Science Could Use More Magical Thinking
The first person to put feathers on their arrows couldn't have really known what they were doing. It didn't matter.
I like to joke that I’m really glad I wasn’t around for the invention of the arrow, because I’d have made an absolute fool of myself.
“I agree, Pag, we want the stick to fly good. And yes, the things with the feathers fly good. But there’s clearly more to it than putting a couple of feathers on the stick! How would that even work? Are you going to put little wings on it that flap, too?”
A short while later: “Oh, huh. Look at that. Well…you got lucky.”
Twenty thousand years later, our understanding of aerodynamics is more advanced, more subtle, and infinitely more communicable, now that we’ve developed the language of mathematics around it.
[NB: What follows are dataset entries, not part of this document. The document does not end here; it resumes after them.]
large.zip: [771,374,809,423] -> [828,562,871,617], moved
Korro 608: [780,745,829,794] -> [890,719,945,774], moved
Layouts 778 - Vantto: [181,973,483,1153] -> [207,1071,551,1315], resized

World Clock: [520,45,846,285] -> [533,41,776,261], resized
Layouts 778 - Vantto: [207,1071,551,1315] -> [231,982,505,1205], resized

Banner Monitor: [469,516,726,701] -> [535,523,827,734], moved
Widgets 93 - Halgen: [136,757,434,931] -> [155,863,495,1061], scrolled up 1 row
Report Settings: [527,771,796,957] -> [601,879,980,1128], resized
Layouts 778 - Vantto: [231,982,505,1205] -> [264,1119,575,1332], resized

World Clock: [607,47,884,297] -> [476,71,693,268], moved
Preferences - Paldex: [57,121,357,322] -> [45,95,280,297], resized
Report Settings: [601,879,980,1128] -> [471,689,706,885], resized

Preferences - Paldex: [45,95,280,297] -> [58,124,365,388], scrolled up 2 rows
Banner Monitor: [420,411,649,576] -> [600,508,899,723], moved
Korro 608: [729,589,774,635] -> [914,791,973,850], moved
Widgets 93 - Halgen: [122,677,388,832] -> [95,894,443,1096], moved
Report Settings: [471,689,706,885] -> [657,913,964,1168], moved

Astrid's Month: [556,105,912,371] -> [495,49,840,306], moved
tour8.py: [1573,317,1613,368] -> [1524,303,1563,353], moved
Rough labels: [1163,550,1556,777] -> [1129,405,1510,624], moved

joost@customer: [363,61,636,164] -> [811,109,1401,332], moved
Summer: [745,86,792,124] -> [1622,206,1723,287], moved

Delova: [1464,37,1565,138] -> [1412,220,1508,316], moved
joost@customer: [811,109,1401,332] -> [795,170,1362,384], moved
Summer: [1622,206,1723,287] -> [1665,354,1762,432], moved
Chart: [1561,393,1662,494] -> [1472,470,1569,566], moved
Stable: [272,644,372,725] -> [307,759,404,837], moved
But even though we’re now sending rockets to other worlds, I think it says something that the layout is still pretty much “pointy stick with feathers on the back”, and that we made it that far without concepts of laminar airflow, Reynolds’ number, or anything much more than vibes.
I was reminded of this line of thinking on a recent trip to the coast of Maine with some friends. There was no sand at the seashore, only stone, and we climbed over enormous, craggy boulders of black granite crisscrossed with mineral inclusions. When we sat down, my eye was caught by a bright blue-green crack in one of the nearby rocks. It was so vivid that, at first, I thought it must be spray paint from an aborted attempt at graffiti.
“Oh!” I said, “I’ll bet you that’s some kind of copper!”
And I realized that, like the arrow, this must be how the first metal was made. Some Pag, insisting “I know, I know, nothing interesting happened with the last fifty rocks we tried to burn, but it must mean something that this one looks so different!”
And when they sifted the ashes of the fire, and found a lump of this strange new material — hard like stone, shining like water — it changed the course of human history. All at once, we were across the threshold of the Bronze Age. It probably also inspired an enormous wave of enthusiasm for chucking random things into the fire to see what happens. Maybe they tried it with the red soil from down by the river — but refining iron from its ore requires much higher temperatures than copper. That one would have to wait.
One takeaway from this is that, at the core of all scientific endeavors is the exercise of one simple principle: “fuck around and find out”. You don’t have to know all the details, and thinking that you do can be counterproductive. It’s enough just to indulge the instinct of “this must mean something” that you get when you see a striking phenomenon, whether it’s a bright blue rock or a feather falling from the tail of a bird in flight.
I think certain video games can encourage this kind of thinking. They put you into a world that was consciously created, where everything has a purpose. If you come across a stone in a video game that moves on its own, or looks different from all the other stones…it’s probably important, and you’re probably supposed to pick it up. A tree with showy, bright-yellow fruit? That’s health, right there. Go pick it!
Interestingly enough, I think religion can have the same effect, for exactly the same reason: it’s a world deliberately created for us, by a mind something like our own. Everything has a purpose, and it’s up to us to find it. Even if that’s not true, there’s value in the kind of trusting, experimental mindset it creates. I think the curmudgeonly reductionist viewpoint which seems to dominate modern atheistic thinking — that the universe is random, cold, and uncaring — sacrifices some of that, to its detriment.
There is magic in this world. Sure, it’s just science that we haven’t figured out yet — but the thing that makes it magic is that you don’t need to understand it to use it.
The magic of flight is there in the feather. You just have to be willing to try.
—🖖🏼💩
As an experienced bowhunter I can attest to the experimental mindset that's necessary in order to balance and sight in arrows. Today they're made with carbon shafts – which means they're either perfectly straight, or they break. Few of the hunters I've met have scientific knowledge to back their trial and error – but then again, they're not making the arrows themselves. Flint-makers of prehistoric times also come to mind. Chipping the flint just so was an intuitive art more like craft than primitive technology. Dousing for underground water is another mysterious scientific phenomenon. As for religion, some of the greatest thinkers in that realm have built bridges between science and religion. In his book "The Great Partnership: Science, Religion & the Search for Meaning," the esteemed Rabbi Jonathan Sacks holds that "religion and science are the two essential perspectives that allow us to see the universe in its three-dimensional depth. Science teaches us where we come from. Religion explains to us why we are here. Science is the search for explanation."
Ah such an interesting choice - copper, essential to all life on the planet yet much of its importance in biology is obfuscated. Since you work on gut - brain, take a look at the PAM enzyme. It requires 2 copper atoms to function and the enzyme is required to amidate 279+ peptides, many key neuropeptides. I’ve yet to speak to a doctor who has heard of it or copper’s importance. We were pushed to the Iron Age. Iron is the most toxic metal and we are led to believe we need more of it. Missing information......missing truth. Occam’s razor - copper depletion is killing. Glyphosate chelates copper with logarithmic preference compared to other metals.